* DIRECTIVE: Report how many lines contain the string "radius", matching case exactly. Give only the number.
<<<<
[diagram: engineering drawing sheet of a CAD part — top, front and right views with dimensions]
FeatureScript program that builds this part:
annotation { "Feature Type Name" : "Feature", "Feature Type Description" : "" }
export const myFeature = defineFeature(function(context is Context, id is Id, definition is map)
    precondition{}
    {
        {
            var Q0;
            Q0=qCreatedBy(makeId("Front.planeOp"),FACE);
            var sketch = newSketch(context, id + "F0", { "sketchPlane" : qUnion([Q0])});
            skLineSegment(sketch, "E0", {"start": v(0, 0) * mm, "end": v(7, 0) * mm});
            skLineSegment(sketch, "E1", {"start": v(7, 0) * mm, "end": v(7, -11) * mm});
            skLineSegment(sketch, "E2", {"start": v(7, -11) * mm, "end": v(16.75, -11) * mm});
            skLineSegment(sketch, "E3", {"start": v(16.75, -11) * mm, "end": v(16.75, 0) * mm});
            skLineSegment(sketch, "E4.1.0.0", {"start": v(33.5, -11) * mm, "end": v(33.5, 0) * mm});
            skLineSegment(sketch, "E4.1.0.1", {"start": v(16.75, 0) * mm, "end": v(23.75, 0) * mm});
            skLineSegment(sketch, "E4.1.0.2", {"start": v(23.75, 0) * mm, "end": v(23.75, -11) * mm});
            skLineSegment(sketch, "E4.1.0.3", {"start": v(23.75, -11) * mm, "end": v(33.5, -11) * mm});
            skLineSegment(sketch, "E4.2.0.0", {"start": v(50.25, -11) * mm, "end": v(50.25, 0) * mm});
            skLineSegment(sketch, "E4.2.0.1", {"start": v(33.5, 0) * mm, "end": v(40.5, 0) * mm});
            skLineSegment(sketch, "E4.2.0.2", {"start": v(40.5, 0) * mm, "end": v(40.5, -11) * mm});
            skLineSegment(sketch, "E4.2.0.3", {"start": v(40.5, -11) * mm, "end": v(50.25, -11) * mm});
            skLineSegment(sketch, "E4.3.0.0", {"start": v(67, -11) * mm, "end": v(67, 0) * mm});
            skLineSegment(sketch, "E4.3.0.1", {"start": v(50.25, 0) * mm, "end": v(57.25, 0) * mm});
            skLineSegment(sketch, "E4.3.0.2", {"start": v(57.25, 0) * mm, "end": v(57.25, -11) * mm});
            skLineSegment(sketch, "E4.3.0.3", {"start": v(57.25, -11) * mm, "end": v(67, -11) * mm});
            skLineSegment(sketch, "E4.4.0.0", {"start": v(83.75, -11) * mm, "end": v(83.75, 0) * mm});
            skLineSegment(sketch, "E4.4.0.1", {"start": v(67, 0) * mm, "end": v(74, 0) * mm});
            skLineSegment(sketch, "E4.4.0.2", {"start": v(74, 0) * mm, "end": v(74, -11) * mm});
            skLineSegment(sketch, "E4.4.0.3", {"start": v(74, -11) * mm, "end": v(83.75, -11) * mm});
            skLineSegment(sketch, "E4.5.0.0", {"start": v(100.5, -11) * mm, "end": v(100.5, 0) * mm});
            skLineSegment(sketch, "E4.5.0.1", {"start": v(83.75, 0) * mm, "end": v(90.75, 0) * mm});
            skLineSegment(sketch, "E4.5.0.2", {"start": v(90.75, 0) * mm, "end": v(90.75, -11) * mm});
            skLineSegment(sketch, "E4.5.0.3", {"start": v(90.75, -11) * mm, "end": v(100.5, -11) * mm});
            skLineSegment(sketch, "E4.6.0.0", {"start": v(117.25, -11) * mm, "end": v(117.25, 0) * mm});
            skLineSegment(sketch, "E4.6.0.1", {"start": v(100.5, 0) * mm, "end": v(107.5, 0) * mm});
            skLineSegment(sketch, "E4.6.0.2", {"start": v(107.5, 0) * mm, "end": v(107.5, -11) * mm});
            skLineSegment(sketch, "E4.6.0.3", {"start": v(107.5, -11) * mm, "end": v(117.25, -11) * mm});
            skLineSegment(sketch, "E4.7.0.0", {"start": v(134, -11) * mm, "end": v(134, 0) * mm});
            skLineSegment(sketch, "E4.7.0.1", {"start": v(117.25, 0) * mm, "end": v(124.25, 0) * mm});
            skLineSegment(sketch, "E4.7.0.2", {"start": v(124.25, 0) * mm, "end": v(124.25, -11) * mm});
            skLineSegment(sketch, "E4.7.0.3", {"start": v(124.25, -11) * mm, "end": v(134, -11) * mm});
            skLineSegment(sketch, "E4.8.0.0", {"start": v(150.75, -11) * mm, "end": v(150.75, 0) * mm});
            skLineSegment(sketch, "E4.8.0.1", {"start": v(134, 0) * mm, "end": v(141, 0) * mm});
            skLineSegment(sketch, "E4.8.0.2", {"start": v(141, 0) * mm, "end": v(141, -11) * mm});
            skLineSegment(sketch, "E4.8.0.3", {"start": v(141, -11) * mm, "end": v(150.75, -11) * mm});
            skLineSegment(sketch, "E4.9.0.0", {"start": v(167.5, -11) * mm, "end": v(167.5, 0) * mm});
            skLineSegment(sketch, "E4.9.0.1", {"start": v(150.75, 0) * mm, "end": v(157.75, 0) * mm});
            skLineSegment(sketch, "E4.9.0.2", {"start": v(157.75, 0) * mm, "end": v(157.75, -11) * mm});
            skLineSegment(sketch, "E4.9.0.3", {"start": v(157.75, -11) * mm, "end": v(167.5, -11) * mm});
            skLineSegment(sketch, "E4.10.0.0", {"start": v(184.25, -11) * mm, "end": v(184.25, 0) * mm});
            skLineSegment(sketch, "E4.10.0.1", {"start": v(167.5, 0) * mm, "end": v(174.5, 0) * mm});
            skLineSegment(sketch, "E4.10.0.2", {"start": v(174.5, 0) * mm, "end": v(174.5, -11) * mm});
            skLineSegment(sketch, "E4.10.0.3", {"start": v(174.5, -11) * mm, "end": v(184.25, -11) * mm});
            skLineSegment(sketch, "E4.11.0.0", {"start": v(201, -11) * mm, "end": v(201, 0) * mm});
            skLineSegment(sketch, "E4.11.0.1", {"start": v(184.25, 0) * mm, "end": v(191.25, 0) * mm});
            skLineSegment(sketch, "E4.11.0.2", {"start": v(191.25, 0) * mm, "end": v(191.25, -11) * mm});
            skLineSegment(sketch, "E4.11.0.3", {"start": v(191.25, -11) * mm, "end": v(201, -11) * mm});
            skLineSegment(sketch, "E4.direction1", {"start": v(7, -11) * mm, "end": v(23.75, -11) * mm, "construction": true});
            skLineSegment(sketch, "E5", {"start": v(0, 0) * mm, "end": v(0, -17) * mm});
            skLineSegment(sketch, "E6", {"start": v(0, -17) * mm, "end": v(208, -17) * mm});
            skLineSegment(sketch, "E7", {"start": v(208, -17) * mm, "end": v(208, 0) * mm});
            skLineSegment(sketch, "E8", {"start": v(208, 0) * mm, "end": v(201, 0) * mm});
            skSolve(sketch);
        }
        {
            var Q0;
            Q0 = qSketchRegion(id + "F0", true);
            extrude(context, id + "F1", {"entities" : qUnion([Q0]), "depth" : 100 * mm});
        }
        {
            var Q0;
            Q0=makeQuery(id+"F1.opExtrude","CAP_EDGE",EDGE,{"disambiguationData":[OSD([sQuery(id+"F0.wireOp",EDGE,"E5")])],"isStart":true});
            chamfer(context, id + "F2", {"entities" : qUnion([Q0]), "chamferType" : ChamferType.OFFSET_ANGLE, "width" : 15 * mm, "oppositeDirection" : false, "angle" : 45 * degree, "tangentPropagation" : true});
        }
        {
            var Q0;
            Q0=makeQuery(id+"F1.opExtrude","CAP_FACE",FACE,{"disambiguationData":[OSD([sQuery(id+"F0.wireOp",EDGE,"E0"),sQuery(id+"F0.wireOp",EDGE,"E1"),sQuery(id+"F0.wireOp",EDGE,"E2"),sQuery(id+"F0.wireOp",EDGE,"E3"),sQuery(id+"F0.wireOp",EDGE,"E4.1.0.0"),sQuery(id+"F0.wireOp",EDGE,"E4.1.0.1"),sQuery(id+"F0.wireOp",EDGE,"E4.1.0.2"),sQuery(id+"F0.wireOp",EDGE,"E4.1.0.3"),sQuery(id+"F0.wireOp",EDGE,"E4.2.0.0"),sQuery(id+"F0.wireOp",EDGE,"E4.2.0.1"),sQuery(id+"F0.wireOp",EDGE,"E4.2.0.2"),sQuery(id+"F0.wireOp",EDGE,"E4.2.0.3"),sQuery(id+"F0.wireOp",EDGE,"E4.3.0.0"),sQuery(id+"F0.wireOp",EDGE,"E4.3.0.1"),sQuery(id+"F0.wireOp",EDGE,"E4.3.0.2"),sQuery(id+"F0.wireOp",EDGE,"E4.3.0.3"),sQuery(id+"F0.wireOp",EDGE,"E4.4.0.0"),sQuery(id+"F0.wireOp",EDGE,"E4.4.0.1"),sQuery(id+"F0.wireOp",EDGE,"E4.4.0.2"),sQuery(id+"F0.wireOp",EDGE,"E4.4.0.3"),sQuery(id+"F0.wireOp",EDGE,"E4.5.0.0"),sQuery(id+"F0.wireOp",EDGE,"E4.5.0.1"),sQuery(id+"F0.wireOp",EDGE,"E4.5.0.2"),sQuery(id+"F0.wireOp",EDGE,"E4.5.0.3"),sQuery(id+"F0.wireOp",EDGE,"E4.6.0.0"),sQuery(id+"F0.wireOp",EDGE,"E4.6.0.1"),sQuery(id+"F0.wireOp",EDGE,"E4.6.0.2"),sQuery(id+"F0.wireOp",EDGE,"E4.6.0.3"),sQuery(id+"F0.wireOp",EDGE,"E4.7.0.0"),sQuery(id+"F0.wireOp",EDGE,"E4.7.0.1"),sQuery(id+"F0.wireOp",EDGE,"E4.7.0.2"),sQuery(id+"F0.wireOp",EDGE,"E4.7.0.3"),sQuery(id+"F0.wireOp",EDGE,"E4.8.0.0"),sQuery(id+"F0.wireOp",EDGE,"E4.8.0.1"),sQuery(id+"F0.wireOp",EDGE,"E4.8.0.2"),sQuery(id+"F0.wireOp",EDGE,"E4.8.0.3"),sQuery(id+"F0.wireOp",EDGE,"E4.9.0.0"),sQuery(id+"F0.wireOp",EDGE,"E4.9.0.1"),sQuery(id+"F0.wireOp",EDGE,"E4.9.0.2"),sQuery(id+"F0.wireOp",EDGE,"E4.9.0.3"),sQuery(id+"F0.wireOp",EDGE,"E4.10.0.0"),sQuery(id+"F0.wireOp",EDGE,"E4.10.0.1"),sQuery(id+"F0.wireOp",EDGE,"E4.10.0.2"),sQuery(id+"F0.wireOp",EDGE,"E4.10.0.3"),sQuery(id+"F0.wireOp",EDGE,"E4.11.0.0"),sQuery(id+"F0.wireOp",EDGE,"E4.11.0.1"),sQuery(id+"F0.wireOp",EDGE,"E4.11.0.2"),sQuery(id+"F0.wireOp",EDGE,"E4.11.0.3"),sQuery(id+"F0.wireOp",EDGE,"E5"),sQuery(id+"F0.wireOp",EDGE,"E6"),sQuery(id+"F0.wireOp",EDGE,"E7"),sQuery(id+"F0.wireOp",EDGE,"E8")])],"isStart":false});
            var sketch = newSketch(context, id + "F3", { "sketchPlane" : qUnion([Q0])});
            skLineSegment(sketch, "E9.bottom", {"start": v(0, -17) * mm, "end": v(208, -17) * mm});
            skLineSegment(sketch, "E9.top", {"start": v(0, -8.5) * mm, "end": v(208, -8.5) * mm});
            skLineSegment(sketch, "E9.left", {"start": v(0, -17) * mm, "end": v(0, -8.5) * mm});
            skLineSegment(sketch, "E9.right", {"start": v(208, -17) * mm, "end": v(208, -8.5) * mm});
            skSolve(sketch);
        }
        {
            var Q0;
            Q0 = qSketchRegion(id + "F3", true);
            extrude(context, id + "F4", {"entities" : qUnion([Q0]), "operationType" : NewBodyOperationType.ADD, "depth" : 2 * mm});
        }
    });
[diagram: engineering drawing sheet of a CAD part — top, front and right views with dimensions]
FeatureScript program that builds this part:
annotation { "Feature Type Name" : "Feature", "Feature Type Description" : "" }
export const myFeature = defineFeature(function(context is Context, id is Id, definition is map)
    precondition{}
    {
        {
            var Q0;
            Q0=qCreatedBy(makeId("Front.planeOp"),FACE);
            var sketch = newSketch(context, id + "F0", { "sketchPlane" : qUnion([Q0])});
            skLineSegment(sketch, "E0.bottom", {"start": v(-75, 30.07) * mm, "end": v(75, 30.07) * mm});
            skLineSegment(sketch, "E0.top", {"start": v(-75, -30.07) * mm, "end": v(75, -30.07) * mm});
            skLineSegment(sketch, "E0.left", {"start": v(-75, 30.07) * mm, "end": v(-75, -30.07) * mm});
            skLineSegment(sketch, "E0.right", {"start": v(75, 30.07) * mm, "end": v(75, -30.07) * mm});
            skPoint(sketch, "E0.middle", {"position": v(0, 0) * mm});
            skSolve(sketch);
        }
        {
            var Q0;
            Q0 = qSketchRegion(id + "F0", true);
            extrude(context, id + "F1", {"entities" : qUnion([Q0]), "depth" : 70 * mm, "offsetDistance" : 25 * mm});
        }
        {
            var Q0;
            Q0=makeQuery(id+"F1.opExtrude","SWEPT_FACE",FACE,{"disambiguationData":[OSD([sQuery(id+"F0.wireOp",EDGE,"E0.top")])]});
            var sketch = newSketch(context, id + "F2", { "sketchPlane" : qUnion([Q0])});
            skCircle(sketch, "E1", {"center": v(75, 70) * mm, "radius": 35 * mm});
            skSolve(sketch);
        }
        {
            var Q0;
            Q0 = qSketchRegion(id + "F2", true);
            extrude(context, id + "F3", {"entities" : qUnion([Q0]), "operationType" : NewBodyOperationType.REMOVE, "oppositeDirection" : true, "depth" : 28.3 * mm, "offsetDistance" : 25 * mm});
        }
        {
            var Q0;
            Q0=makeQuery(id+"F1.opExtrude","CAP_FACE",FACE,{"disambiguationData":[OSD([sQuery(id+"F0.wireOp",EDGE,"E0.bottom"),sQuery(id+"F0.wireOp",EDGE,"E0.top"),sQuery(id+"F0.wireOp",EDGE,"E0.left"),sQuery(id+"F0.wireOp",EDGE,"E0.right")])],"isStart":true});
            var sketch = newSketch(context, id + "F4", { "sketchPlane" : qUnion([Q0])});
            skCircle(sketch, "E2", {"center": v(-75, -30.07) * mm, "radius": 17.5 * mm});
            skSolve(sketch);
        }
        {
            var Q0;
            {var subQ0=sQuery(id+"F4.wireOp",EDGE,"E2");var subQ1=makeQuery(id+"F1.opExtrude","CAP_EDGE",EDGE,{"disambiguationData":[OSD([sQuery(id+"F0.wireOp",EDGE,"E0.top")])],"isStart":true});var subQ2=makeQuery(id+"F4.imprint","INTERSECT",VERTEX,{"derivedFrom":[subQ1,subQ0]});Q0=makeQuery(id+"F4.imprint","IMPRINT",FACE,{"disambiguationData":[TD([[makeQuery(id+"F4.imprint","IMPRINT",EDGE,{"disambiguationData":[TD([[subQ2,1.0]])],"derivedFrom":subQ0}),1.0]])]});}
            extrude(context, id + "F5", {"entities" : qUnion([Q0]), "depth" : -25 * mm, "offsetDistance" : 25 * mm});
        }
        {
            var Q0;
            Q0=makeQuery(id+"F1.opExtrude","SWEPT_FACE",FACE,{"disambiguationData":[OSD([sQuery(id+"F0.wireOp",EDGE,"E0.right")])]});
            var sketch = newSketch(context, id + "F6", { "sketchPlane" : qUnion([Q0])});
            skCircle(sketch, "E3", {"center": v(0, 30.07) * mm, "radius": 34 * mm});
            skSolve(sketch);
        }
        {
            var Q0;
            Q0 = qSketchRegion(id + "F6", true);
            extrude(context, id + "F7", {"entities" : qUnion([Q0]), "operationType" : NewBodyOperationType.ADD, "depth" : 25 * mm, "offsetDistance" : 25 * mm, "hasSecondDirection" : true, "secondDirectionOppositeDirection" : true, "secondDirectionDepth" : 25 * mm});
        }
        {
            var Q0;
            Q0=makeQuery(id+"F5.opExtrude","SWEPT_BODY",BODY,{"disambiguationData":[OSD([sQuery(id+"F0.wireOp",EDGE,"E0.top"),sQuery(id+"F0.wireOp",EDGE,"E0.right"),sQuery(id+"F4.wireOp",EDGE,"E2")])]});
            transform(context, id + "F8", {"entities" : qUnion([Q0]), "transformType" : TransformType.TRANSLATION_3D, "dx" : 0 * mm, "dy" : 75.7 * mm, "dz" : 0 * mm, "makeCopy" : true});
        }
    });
>>>>
* RESPONSE TO THE EXERCISE: 3